▶ Stored data:
:::::
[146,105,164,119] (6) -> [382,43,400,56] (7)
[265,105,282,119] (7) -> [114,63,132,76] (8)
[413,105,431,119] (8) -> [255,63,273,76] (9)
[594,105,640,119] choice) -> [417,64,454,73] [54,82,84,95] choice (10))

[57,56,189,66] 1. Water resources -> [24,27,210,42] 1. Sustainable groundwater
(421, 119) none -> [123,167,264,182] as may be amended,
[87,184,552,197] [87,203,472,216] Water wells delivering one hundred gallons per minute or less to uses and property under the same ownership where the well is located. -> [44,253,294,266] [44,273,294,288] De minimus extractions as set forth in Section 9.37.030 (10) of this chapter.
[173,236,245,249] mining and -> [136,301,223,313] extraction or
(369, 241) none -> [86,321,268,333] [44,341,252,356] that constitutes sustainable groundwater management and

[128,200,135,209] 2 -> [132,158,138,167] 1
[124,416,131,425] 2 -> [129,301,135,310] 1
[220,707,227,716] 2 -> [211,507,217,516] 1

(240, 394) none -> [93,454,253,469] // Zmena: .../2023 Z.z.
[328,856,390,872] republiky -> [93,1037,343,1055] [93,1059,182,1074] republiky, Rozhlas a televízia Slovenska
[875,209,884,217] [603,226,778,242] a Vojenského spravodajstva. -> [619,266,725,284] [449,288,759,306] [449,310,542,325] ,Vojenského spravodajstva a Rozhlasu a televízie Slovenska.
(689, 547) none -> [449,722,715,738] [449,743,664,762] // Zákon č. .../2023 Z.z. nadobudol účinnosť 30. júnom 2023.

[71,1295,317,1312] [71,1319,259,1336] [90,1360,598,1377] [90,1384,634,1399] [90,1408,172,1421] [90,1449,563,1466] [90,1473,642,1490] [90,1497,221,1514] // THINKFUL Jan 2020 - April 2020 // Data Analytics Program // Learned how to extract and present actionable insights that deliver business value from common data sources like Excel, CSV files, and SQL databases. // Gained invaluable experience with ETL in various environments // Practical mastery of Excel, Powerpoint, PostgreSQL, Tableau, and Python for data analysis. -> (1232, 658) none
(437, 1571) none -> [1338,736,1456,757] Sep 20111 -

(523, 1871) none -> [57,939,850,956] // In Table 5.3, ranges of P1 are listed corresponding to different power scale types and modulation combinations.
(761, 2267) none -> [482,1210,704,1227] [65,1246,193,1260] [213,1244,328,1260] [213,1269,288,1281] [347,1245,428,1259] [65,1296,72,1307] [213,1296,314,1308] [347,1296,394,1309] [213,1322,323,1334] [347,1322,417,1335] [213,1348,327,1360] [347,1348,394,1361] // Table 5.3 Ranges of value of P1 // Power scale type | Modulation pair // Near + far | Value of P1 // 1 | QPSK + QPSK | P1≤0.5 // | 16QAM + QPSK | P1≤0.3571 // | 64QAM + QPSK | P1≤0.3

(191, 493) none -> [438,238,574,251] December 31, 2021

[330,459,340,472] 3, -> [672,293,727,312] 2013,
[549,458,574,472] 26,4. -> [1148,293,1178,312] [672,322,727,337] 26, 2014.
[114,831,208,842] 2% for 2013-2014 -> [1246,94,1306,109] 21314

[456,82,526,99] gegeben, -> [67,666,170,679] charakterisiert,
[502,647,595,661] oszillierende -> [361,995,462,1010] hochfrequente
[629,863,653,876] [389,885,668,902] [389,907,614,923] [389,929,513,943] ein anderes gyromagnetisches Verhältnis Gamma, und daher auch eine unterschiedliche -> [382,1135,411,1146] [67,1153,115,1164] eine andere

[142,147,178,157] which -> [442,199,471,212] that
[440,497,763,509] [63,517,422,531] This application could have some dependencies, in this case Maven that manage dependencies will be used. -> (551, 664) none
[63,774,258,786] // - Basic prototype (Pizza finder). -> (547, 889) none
:::::
▶ Problem statement: List every line from the entries above in which "groundwater" appears.

▶ Result of this task:
[57,56,189,66] 1. Water resources -> [24,27,210,42] 1. Sustainable groundwater
(369, 241) none -> [86,321,268,333] [44,341,252,356] that constitutes sustainable groundwater management and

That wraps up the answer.